In Mexico, doctors adjacent to private pharmacies surpassed Mexico’s largest healthcare provider in daily visits, the association of Mexican pharmacies urged them to adopt new technology and COFEPRIS warned the incoming administration of the dangers of reducing COFEPRIS’ capabilities.

Mexico Health Review spoke to Karel Fucikovsky, Director General of Pierre Fabre Médicament LATAM, on the pharmaceutical’s plant for the company, which include strengthening its woman’s health, oncology and bone marrow transplant markets.

Now jump in last week’s highlights:



The National Association of Mexican Pharmacies (ANAFARMEX) urged local pharmacies to jump on the digital wave, warning them that a failure to do so may make them obsolete.

A commissioner for COFEPRIS warned incoming administration against removing COFEPRIS pharmacovigilance capabilities as it will mean “a 30-year setback for the country.”



AstraZeneca’s immunotherapy drug failed to improve survival rates for lung cancer patients, sending the pharmaceutical’s shares tumbling.

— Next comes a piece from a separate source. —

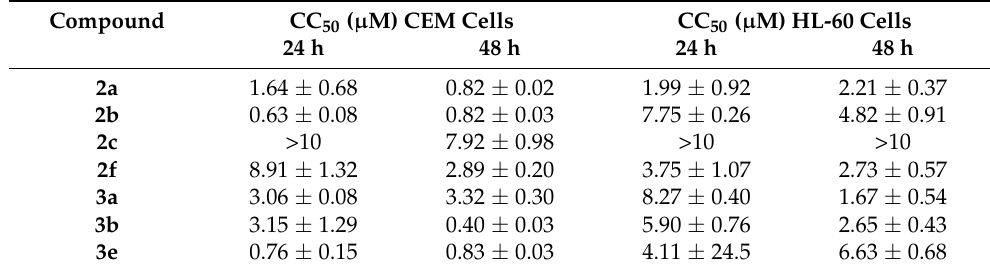
Table 4. Evaluation of 2a – c , f , 3a , b , and e against CEM and HL-60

Merck to seek approval of its experimental Ebola vaccine, a key step to beginning its commercialization. While there are no licensed Ebola vaccines, Merck’s is already in use in the Democratic Republic of Congo in an effort to control the current outbreak.

As Takeda shareholders prepare to vote on the US$62 billion deal to buy Shire, a small group of dissident shareholders are mounting opposition against the deal. The vote will be held on December 5.

Novartis to spin off its eye-care division Alcon. Just a day after the announcement the pharmaceutical had to fend off rumors that it intended to also spin off Sandoz, its generics division.

GlaxoSmithKline to launch clinical program for RIP1 kinase drug against pancreatic cancer.